New Delhi: The Indian Medical Association(IMA) on Friday advised people and medical practitioners to avoid the prescription of antibiotics to the increasing patients of with seasonal fever, cold & cough. In a notice shared on Twitter, IMA said that is a sudden spike in fever cases in India and most of these cases are of Influenza A subtype H3N2. The people down with this infection are having sysmptoms of cough, nausea, vomiting, sore throat, fever, body ache, and diarrhoea. It lasts usually for about five to seven days. The notice stated that the fever goes away at the end of three days, but the cough can persist for up to three weeks.
"It is common to have seasonal cold or cough during October to February period, because of influenza and other viruses. Mostly it occurs in people above the age of 50 and below 15 years. Poepl develop upper respiratory along with fever. Air pollution is one of the precipitating factors," the notice said.
Indian Medical Association (IMA) in a notice posted on social media advised people & medical practitioners to avoid prescription of antibiotics to the increasing patients of with seasonal fever, cold & cough. pic.twitter.com/fMbKa9eSDQ
— ANI (@ANI) March 3, 2023
The IMA asked medical practioners to only give symptomatic treatment and avoid prescribing antibiotics to patients. IMA warned that unneccessary usage of antibiotics should be stopped as it leads to antibiotic resistance. It said that this medicine will stop working when there is a real of it.

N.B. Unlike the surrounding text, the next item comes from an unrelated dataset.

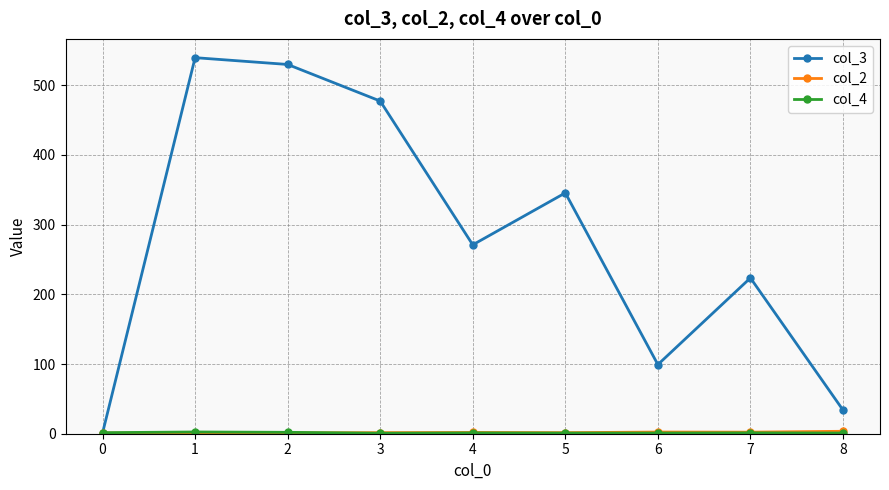

What is the greatest value displayed?

539.5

Citing example of diarrhoea it said, 70% of cases are viral diarrhoea for which antibiotics are not needed but doctors are still prescribing it.

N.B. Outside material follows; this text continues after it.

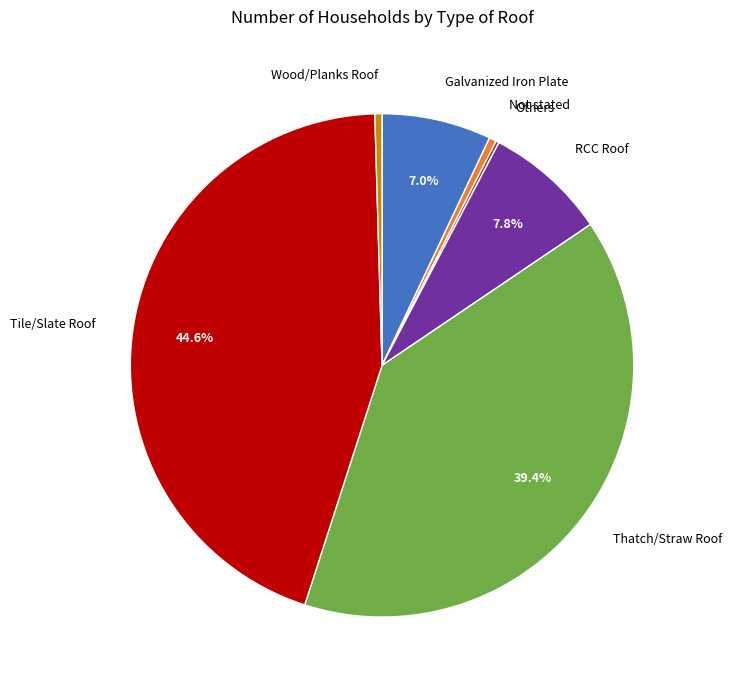

To the nearest percent, what is the average slice percentage?

14%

The Don`ts also include shaking hands or using other contact greetings, spitting in public, taking antibiotics or other medicines without consulting a doctor, eating together sitting close to others.
According to IMA, the most misused antibiotics are amoxicillin, norfloxacin, ciprofloxacin, ofloxacin, levofloxacin. These are being used for Diarrhoea and for UTI.
"We have already seeen widespread use of azithromycin and ivermectin during Covid and this too had led to resitance. It is necessary to diagnose whether the injection is bacterial or not before prescribing antibiotics," the notice said.